GIS-BASED INTEGRATION OF SWAT AND REMM FOR ESTIMATING WATER QUALITY BENEFITS OF RIPARIAN BUFFERS IN AGRICULTURAL WATERSHEDS

摘要

The Soil and Water Assessment Tool (SWAT) is a process-based, watershed-scale model with a hydrologic response unit (HRU) as the basic computation element, which makes it difficult to accurately represent riparian buffers using their physical parameters (e.g., vegetation structure). On the other hand, the field-scale Riparian Ecosystem Management Model (REMM) provides the opportunity to consider details of hydrologic processes within a riparian buffer zone. However, the runoff and its associated constituents from the upland area that is hydraulically connected to the riparian buffer zone must be provided as inputs into REMM. The rationale proposed here is that the integration of SWAT and REMM would improve the assessment of riparian buffers, which is vital to watershed management but which has not been described in the literature. The objective of this study was to develop a GIS interface that integrated SWAT and REMM for estimating water quality benefits of riparian buffers in agricultural watersheds. For modeling purposes, the interface subdivided a watershed into a number of sub-basins, each of which was further subdivided into drainage areas of isolated impoundments (e.g., wetlands), concentrated flow, and riparian buffers using available GIS data. As a result, riparian buffers received runoff and associated pollutants from corresponding contribution areas to mimic actual field conditions. The interface facilitated transferring the SWAT outputs into REMM and computing the site characteristic parameters (e.g., length and width) of the riparian buffers. The outputs from subsequent REMM runs were in turn taken as inputs into SWAT for channel routing and further simulation.
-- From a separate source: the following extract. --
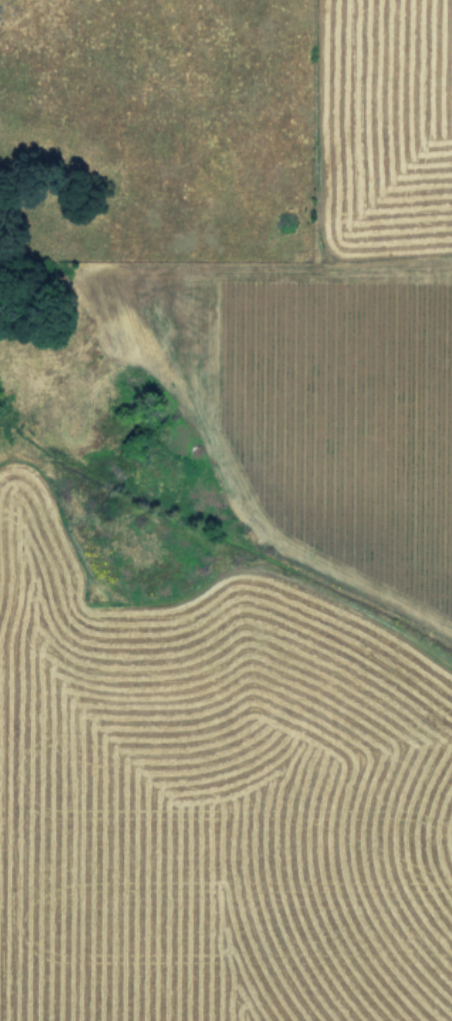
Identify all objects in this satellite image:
crop: (226, 510)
The interface was used to assess water quality benefits of riparian buffers in the Lower Canagagigue Creek watershed located in southern Ontario, Canada. The results indicated that the existing riparian buffer system achieved a 27.9% abatement in sediment and a 37.4% reduction in total phosphorus. The model runs demonstrated that the GIS interface was easy to use and could serve as a protocol for integrating models with distinctly different spatial scales.